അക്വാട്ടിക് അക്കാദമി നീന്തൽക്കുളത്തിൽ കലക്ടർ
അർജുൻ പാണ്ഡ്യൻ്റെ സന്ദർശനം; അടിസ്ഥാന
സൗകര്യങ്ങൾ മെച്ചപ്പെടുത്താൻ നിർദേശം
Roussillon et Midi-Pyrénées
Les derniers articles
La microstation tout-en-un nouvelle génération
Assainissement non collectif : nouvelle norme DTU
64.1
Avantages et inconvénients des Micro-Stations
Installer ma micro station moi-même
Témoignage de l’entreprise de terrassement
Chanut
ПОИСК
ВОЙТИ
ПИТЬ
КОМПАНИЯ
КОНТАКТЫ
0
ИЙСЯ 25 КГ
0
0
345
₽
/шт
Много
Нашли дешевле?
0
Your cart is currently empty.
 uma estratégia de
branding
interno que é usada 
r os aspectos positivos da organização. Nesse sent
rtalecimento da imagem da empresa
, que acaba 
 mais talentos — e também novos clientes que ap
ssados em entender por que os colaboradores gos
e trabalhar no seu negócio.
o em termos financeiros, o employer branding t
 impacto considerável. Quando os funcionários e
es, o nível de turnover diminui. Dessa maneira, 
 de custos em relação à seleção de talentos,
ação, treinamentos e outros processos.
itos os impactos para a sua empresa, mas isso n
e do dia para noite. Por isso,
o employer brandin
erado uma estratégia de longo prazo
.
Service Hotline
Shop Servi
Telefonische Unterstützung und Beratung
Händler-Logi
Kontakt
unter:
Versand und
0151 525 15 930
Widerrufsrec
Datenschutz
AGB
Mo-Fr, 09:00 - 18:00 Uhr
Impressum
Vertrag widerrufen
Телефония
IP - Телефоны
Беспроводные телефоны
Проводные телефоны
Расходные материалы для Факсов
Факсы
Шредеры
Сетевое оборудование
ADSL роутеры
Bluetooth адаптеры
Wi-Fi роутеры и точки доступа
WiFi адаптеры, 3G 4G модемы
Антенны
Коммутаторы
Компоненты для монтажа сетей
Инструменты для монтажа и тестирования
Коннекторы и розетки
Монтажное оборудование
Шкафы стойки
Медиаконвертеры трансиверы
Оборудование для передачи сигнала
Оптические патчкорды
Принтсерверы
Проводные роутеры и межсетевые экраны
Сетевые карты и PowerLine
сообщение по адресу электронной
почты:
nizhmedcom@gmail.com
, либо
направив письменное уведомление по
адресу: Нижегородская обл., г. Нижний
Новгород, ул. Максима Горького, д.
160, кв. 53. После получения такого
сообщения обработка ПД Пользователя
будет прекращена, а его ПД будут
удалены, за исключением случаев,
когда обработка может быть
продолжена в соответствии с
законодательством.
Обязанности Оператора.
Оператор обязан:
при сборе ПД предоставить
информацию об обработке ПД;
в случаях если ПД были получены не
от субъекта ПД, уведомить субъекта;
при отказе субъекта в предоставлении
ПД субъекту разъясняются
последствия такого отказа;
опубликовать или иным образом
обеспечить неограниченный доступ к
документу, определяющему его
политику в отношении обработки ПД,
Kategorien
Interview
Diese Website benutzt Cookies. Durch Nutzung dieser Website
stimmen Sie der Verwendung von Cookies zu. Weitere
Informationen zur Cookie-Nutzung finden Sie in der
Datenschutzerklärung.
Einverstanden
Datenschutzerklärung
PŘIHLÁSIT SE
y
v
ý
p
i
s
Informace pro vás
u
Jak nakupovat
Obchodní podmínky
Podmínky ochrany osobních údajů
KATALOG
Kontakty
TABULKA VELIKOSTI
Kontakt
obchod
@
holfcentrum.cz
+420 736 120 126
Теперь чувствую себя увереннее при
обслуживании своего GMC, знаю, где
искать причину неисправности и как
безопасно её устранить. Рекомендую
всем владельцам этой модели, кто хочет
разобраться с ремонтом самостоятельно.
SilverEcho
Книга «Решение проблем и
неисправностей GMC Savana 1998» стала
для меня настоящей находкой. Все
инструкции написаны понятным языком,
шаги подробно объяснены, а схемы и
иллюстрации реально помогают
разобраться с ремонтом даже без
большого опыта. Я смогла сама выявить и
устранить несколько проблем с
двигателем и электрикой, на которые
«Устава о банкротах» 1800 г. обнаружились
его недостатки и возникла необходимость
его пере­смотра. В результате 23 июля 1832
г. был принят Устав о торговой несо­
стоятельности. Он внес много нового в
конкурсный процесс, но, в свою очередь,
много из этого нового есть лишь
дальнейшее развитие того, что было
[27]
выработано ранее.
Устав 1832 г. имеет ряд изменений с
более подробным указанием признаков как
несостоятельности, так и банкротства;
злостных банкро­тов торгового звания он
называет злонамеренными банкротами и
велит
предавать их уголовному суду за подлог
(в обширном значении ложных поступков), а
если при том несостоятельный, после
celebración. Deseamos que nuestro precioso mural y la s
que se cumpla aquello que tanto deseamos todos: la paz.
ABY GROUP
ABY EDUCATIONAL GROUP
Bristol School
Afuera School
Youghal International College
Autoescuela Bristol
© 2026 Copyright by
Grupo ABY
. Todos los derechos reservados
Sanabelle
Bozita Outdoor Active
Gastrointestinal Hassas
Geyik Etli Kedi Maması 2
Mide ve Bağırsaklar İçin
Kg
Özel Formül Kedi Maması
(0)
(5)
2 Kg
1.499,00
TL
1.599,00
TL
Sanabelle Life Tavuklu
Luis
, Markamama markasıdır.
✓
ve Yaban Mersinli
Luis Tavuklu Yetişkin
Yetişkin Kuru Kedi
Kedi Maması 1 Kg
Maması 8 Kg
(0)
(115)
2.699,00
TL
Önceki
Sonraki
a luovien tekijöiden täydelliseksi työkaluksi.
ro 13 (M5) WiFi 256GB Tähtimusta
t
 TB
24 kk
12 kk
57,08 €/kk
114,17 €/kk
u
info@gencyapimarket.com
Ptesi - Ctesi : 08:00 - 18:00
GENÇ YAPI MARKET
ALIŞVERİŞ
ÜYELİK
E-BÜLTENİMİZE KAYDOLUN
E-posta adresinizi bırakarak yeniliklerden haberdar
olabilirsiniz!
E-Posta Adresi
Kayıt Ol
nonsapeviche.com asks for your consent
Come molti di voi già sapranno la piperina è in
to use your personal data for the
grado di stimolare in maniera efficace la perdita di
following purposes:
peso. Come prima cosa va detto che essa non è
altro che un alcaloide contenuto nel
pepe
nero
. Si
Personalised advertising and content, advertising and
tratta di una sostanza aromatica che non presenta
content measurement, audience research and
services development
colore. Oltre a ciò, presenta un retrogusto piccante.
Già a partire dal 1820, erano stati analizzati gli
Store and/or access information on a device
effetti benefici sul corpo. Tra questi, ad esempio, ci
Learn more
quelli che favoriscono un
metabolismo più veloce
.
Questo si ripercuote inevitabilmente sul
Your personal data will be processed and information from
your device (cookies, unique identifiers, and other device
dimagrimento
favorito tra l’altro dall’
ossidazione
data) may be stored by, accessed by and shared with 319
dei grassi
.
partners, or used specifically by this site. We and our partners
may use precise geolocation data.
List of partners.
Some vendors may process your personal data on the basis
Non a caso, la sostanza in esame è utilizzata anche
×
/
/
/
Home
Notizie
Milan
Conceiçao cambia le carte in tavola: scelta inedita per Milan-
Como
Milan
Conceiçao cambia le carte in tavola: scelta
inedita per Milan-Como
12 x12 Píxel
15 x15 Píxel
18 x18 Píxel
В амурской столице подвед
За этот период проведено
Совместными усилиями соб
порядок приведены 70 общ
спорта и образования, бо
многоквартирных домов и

★ ★ ★

TASK PROMPT: Retype each line of the data exactly as it reads.

ANSWER SECTION:
അക്വാട്ടിക് അക്കാദമി നീന്തൽക്കുളത്തിൽ കലക്ടർ
അർജുൻ പാണ്ഡ്യൻ്റെ സന്ദർശനം; അടിസ്ഥാന
സൗകര്യങ്ങൾ മെച്ചപ്പെടുത്താൻ നിർദേശം
Roussillon et Midi-Pyrénées
Les derniers articles
La microstation tout-en-un nouvelle génération
Assainissement non collectif : nouvelle norme DTU
64.1
Avantages et inconvénients des Micro-Stations
Installer ma micro station moi-même
Témoignage de l’entreprise de terrassement
Chanut
ПОИСК
ВОЙТИ
ПИТЬ
КОМПАНИЯ
КОНТАКТЫ
0
ИЙСЯ 25 КГ
0
0
345
₽
/шт
Много
Нашли дешевле?
0
Your cart is currently empty.
 uma estratégia de
branding
interno que é usada 
r os aspectos positivos da organização. Nesse sent
rtalecimento da imagem da empresa
, que acaba 
 mais talentos — e também novos clientes que ap
ssados em entender por que os colaboradores gos
e trabalhar no seu negócio.
o em termos financeiros, o employer branding t
 impacto considerável. Quando os funcionários e
es, o nível de turnover diminui. Dessa maneira, 
 de custos em relação à seleção de talentos,
ação, treinamentos e outros processos.
itos os impactos para a sua empresa, mas isso n
e do dia para noite. Por isso,
o employer brandin
erado uma estratégia de longo prazo
.
Service Hotline
Shop Servi
Telefonische Unterstützung und Beratung
Händler-Logi
Kontakt
unter:
Versand und
0151 525 15 930
Widerrufsrec
Datenschutz
AGB
Mo-Fr, 09:00 - 18:00 Uhr
Impressum
Vertrag widerrufen
Телефония
IP - Телефоны
Беспроводные телефоны
Проводные телефоны
Расходные материалы для Факсов
Факсы
Шредеры
Сетевое оборудование
ADSL роутеры
Bluetooth адаптеры
Wi-Fi роутеры и точки доступа
WiFi адаптеры, 3G 4G модемы
Антенны
Коммутаторы
Компоненты для монтажа сетей
Инструменты для монтажа и тестирования
Коннекторы и розетки
Монтажное оборудование
Шкафы стойки
Медиаконвертеры трансиверы
Оборудование для передачи сигнала
Оптические патчкорды
Принтсерверы
Проводные роутеры и межсетевые экраны
Сетевые карты и PowerLine
сообщение по адресу электронной
почты:
nizhmedcom@gmail.com
, либо
направив письменное уведомление по
адресу: Нижегородская обл., г. Нижний
Новгород, ул. Максима Горького, д.
160, кв. 53. После получения такого
сообщения обработка ПД Пользователя
будет прекращена, а его ПД будут
удалены, за исключением случаев,
когда обработка может быть
продолжена в соответствии с
законодательством.
Обязанности Оператора.
Оператор обязан:
при сборе ПД предоставить
информацию об обработке ПД;
в случаях если ПД были получены не
от субъекта ПД, уведомить субъекта;
при отказе субъекта в предоставлении
ПД субъекту разъясняются
последствия такого отказа;
опубликовать или иным образом
обеспечить неограниченный доступ к
документу, определяющему его
политику в отношении обработки ПД,
Kategorien
Interview
Diese Website benutzt Cookies. Durch Nutzung dieser Website
stimmen Sie der Verwendung von Cookies zu. Weitere
Informationen zur Cookie-Nutzung finden Sie in der
Datenschutzerklärung.
Einverstanden
Datenschutzerklärung
PŘIHLÁSIT SE
y
v
ý
p
i
s
Informace pro vás
u
Jak nakupovat
Obchodní podmínky
Podmínky ochrany osobních údajů
KATALOG
Kontakty
TABULKA VELIKOSTI
Kontakt
obchod
@
holfcentrum.cz
+420 736 120 126
Теперь чувствую себя увереннее при
обслуживании своего GMC, знаю, где
искать причину неисправности и как
безопасно её устранить. Рекомендую
всем владельцам этой модели, кто хочет
разобраться с ремонтом самостоятельно.
SilverEcho
Книга «Решение проблем и
неисправностей GMC Savana 1998» стала
для меня настоящей находкой. Все
инструкции написаны понятным языком,
шаги подробно объяснены, а схемы и
иллюстрации реально помогают
разобраться с ремонтом даже без
большого опыта. Я смогла сама выявить и
устранить несколько проблем с
двигателем и электрикой, на которые
«Устава о банкротах» 1800 г. обнаружились
его недостатки и возникла необходимость
его пере­смотра. В результате 23 июля 1832
г. был принят Устав о торговой несо­
стоятельности. Он внес много нового в
конкурсный процесс, но, в свою очередь,
много из этого нового есть лишь
дальнейшее развитие того, что было
[27]
выработано ранее.
Устав 1832 г. имеет ряд изменений с
более подробным указанием признаков как
несостоятельности, так и банкротства;
злостных банкро­тов торгового звания он
называет злонамеренными банкротами и
велит
предавать их уголовному суду за подлог
(в обширном значении ложных поступков), а
если при том несостоятельный, после
celebración. Deseamos que nuestro precioso mural y la s
que se cumpla aquello que tanto deseamos todos: la paz.
ABY GROUP
ABY EDUCATIONAL GROUP
Bristol School
Afuera School
Youghal International College
Autoescuela Bristol
© 2026 Copyright by
Grupo ABY
. Todos los derechos reservados
Sanabelle
Bozita Outdoor Active
Gastrointestinal Hassas
Geyik Etli Kedi Maması 2
Mide ve Bağırsaklar İçin
Kg
Özel Formül Kedi Maması
(0)
(5)
2 Kg
1.499,00
TL
1.599,00
TL
Sanabelle Life Tavuklu
Luis
, Markamama markasıdır.
✓
ve Yaban Mersinli
Luis Tavuklu Yetişkin
Yetişkin Kuru Kedi
Kedi Maması 1 Kg
Maması 8 Kg
(0)
(115)
2.699,00
TL
Önceki
Sonraki
a luovien tekijöiden täydelliseksi työkaluksi.
ro 13 (M5) WiFi 256GB Tähtimusta
t
 TB
24 kk
12 kk
57,08 €/kk
114,17 €/kk
u
info@gencyapimarket.com
Ptesi - Ctesi : 08:00 - 18:00
GENÇ YAPI MARKET
ALIŞVERİŞ
ÜYELİK
E-BÜLTENİMİZE KAYDOLUN
E-posta adresinizi bırakarak yeniliklerden haberdar
olabilirsiniz!
E-Posta Adresi
Kayıt Ol
nonsapeviche.com asks for your consent
Come molti di voi già sapranno la piperina è in
to use your personal data for the
grado di stimolare in maniera efficace la perdita di
following purposes:
peso. Come prima cosa va detto che essa non è
altro che un alcaloide contenuto nel
pepe
nero
. Si
Personalised advertising and content, advertising and
tratta di una sostanza aromatica che non presenta
content measurement, audience research and
services development
colore. Oltre a ciò, presenta un retrogusto piccante.
Già a partire dal 1820, erano stati analizzati gli
Store and/or access information on a device
effetti benefici sul corpo. Tra questi, ad esempio, ci
Learn more
quelli che favoriscono un
metabolismo più veloce
.
Questo si ripercuote inevitabilmente sul
Your personal data will be processed and information from
your device (cookies, unique identifiers, and other device
dimagrimento
favorito tra l’altro dall’
ossidazione
data) may be stored by, accessed by and shared with 319
dei grassi
.
partners, or used specifically by this site. We and our partners
may use precise geolocation data.
List of partners.
Some vendors may process your personal data on the basis
Non a caso, la sostanza in esame è utilizzata anche
×
/
/
/
Home
Notizie
Milan
Conceiçao cambia le carte in tavola: scelta inedita per Milan-
Como
Milan
Conceiçao cambia le carte in tavola: scelta
inedita per Milan-Como
12 x12 Píxel
15 x15 Píxel
18 x18 Píxel
В амурской столице подвед
За этот период проведено
Совместными усилиями соб
порядок приведены 70 общ
спорта и образования, бо
многоквартирных домов и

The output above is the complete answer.